### EXCERPT PROVIDED
----
I want to ask couple of questions about the pricing and usages of the live models (aka speech to speech model):
’’’ I am using pipecat ‘‘‘’
1 - how we are getting billled for the models for the different modalities (audio to audio) / (audio to text)? Do we get billed for text and audio tokens togther or seperated depending on the modality?
2 - The usages of the model I want to undrestand it better like this one for audio to text
total_tokens=3021 input_tokens=2971 output_tokens=50 input_token_details=TokenDetails(cached_tokens=2880, text_tokens=2937, audio_tokens=34, cached_tokens_details=CachedTokensDetails(text_tokens=2880, audio_tokens=0), image_tokens=0) output_token_details=TokenDetails(cached_tokens=0, text_tokens=50, audio_tokens=0, cached_tokens_details=None, image_tokens=0)
----
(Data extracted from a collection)
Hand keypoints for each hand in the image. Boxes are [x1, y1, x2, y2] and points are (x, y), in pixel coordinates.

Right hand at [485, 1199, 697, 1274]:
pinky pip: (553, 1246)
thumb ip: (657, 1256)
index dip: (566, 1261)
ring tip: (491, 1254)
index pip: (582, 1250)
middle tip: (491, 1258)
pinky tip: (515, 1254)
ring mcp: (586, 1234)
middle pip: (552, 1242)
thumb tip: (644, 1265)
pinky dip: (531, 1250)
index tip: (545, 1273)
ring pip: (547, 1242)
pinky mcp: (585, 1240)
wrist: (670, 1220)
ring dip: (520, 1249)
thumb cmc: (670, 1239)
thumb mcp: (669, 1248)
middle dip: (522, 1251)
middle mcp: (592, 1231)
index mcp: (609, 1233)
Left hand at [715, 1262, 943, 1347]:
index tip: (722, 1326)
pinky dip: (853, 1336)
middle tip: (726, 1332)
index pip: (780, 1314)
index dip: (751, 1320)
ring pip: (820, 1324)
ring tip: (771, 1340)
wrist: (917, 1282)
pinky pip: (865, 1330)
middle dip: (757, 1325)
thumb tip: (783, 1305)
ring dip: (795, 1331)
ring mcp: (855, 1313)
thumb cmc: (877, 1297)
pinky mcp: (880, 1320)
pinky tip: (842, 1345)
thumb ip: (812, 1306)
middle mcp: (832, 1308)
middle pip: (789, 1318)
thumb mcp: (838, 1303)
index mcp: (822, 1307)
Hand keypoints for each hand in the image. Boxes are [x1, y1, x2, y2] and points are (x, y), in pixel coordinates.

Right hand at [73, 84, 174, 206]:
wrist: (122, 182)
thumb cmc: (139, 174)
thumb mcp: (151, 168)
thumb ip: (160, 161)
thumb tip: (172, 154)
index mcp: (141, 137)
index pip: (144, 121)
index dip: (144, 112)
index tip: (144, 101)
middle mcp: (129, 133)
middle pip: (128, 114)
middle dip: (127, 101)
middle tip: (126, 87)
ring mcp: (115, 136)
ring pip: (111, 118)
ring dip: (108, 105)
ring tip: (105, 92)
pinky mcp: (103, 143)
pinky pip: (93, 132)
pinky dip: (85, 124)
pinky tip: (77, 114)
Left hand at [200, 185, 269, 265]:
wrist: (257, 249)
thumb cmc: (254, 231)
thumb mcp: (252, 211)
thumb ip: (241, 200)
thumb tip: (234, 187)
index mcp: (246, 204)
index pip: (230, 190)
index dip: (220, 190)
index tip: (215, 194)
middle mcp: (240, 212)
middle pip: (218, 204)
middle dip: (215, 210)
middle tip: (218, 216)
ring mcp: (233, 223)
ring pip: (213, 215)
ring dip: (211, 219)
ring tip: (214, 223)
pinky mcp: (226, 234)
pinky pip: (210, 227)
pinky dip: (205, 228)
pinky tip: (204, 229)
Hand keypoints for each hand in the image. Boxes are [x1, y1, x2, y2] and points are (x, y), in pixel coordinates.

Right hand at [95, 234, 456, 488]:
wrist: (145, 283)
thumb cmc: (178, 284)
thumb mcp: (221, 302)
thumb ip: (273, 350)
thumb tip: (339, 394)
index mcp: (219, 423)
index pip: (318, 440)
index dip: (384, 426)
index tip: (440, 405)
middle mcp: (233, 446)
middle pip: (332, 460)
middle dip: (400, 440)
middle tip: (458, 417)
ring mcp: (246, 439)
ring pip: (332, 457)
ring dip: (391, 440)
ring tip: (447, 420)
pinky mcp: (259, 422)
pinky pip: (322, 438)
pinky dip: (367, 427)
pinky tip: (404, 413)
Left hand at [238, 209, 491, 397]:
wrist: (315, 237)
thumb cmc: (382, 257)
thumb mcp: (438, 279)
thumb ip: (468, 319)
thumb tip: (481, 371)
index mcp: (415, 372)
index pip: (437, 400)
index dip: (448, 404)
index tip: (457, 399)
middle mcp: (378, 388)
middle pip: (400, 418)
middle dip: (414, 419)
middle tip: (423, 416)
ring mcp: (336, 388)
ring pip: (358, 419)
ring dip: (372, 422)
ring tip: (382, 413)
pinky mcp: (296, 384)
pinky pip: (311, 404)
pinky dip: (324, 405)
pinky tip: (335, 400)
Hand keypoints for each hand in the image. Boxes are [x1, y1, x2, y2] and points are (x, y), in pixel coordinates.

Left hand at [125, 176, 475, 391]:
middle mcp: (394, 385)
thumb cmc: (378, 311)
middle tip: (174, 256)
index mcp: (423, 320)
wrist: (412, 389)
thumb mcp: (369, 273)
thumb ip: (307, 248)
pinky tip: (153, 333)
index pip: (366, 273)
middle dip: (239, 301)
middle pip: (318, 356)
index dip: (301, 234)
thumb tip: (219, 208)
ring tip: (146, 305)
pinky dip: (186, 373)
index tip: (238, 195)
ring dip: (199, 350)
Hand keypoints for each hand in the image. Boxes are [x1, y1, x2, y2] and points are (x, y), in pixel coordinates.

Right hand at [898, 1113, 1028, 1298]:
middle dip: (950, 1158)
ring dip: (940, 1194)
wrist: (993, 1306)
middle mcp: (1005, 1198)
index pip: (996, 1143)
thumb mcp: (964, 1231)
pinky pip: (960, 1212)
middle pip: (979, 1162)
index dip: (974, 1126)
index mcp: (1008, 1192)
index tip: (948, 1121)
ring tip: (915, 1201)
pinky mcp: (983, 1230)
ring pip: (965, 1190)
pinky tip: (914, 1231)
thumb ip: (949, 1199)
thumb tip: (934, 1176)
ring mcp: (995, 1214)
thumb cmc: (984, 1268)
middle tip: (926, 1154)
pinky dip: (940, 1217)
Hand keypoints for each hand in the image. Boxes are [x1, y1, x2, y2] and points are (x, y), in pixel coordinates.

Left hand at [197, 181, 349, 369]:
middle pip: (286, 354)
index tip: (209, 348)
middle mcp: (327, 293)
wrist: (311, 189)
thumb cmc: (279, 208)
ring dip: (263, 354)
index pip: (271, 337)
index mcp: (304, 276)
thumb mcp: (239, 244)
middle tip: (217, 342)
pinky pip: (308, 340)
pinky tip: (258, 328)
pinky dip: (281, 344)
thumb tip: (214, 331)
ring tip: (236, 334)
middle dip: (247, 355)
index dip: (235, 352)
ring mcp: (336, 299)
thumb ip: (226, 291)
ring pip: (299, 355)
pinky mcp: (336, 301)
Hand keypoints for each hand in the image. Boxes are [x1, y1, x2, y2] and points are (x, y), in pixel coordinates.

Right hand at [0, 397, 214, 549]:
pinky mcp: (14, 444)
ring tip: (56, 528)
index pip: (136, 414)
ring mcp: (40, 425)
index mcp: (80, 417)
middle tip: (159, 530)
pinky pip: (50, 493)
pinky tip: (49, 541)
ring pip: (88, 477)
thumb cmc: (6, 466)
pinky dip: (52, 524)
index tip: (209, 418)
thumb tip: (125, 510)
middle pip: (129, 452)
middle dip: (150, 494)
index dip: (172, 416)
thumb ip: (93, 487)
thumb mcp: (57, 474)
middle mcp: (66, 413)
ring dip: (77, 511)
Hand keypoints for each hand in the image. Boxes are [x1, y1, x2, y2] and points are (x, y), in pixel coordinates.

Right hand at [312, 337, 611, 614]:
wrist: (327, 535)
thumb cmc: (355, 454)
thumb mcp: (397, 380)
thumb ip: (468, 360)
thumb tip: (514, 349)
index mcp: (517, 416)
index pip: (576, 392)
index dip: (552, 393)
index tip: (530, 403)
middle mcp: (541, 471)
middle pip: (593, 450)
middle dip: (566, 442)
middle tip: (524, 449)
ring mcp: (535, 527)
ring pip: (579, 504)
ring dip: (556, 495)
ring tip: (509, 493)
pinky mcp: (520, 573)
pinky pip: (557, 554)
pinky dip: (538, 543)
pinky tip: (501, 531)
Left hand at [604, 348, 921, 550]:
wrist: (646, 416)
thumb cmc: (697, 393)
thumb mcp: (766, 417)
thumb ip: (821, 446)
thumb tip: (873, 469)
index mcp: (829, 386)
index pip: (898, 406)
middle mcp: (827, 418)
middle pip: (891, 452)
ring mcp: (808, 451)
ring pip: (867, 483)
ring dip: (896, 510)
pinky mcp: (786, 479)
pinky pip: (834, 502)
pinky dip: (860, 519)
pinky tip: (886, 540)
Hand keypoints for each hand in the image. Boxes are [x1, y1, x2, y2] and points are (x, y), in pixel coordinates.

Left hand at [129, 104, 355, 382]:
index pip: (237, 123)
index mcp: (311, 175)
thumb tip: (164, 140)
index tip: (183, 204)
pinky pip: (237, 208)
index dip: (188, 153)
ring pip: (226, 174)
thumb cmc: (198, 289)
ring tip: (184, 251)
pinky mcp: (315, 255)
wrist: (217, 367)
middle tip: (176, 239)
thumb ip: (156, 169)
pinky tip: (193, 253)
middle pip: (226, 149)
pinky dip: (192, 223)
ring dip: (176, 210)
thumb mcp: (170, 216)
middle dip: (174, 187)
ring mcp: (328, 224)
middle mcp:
----
### WORK INSTRUCTION A
Using the forum post on live model pricing, answer each question briefly.
(i) What does the poster say they are using?
(ii) What other name does the poster give for the live models?
(iii) In the usage shown, what is the value of input_tokens?
### WORK INSTRUCTION B
Reproduce a passage from the forum post on live model pricing, beginning with the words "2 - The usages" and ending after the words "audio_tokens=0, cached_tokens_details=None, image_tokens=0)".

### RESPONSE A
(i) pipecat
(ii) speech to speech model
(iii) 2971

### RESPONSE B
2 - The usages of the model I want to undrestand it better like this one for audio to text
total_tokens=3021 input_tokens=2971 output_tokens=50 input_token_details=TokenDetails(cached_tokens=2880, text_tokens=2937, audio_tokens=34, cached_tokens_details=CachedTokensDetails(text_tokens=2880, audio_tokens=0), image_tokens=0) output_token_details=TokenDetails(cached_tokens=0, text_tokens=50, audio_tokens=0, cached_tokens_details=None, image_tokens=0)